Mi mettevo in un cantone della stanza di picchetto,
tra la muffa, a scuro, a leggere il giornale
all’incontrario, sempre con una fretta irragionevole.
 
“Uomo da niente, recluta senza
seme e numero” gridavo al filo del telefono
da campo, “così come sono
 
perdetemi di forza, ma salvatemi,
consideratemi nel nerbo dei pochi,
un numero segreto, senza scampo,
non cresciuto, ma salvatemi
le penne, e io ci sto! Anch’io
 
ho lavato il corredo,
il grasso della gavetta,
come tutti, in fondo alla vasca…
 
E voglio un esercito gentile, un’arma
sana, per tagliar fuori il Po
con una sega in tanti pezzi, colonnello!
quanti sarebbero i coperti sulla mensa
ufficiali, o nelle stalle, qualche istante
prima della battaglia che non scocca!
 
Piove. Piove senza rimedio. Storna,
ah, storna da me, gentile colonnello,
questi pensieri coraggiosi…
 
e in ogni crepa d’arido un fringuello
in gabbia, con foglie di lattuga
a volontà perché si nutra prima della fuga
 
e in ogni lista di sabbia una matricola
fosforescente di fucile, un mortaio
da I4I che spari sotto l’acqua
 
e spari lune; un bersagliere
con di molta scabbia.
 
Siamo nel pieno della nostra cosa,
siamo nel giusto della nostra usanza,
siamo in guerra, in pianto, nell’errore,
 
ho ancora carità abbastanza che ci vuole
per ripensarmi uomo, per sentirmi in posa
dipinto sull’attenti e gli occhi all’infinito,
per chiamarmi vinto.
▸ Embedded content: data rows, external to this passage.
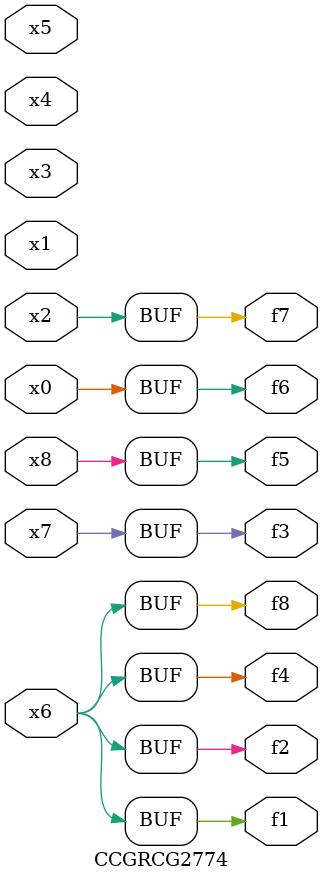
<source format=v>
module CCGRCG2774(
	input x0, x1, x2, x3, x4, x5, x6, x7, x8,
	output f1, f2, f3, f4, f5, f6, f7, f8
);
	assign f1 = x6;
	assign f2 = x6;
	assign f3 = x7;
	assign f4 = x6;
	assign f5 = x8;
	assign f6 = x0;
	assign f7 = x2;
	assign f8 = x6;
endmodule

</source>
Vinto.”
 
Ciò detto confermato e sottoscritto per esteso,
credevo allora d’essere sincero,
perfetto, esaurito, e finalmente
fermo in un attenti che non veda
più terreni accidentati o panorami o aria
 
grigia, o il polso ancora morbido, commisto
alla figura dritta come un legno
vivente di una sola tarma,
una ramazza smessa per disuso,
 
e allora: “Signor colonnello
dei miei stivali, io vorrei
permesso per andare libero alla caccia
di lepri, di lumache, di gazzelle,
d’api, con la faccia, qui nei dintorni,
tra gli abeti che seminano il bello,
l’umido e la penombra…
 
Io vorrei darmi in braccia, a una grande primavera
teutonica, a pie’ dei lecci: o lupo
di favola, o lupo di convento
o di ringhiera o di trincea, orinare
controvento nel dirupo, questa è la vera,
questa è la sola naia; poi morire
con la morte in cuore e con il cuore in gola.”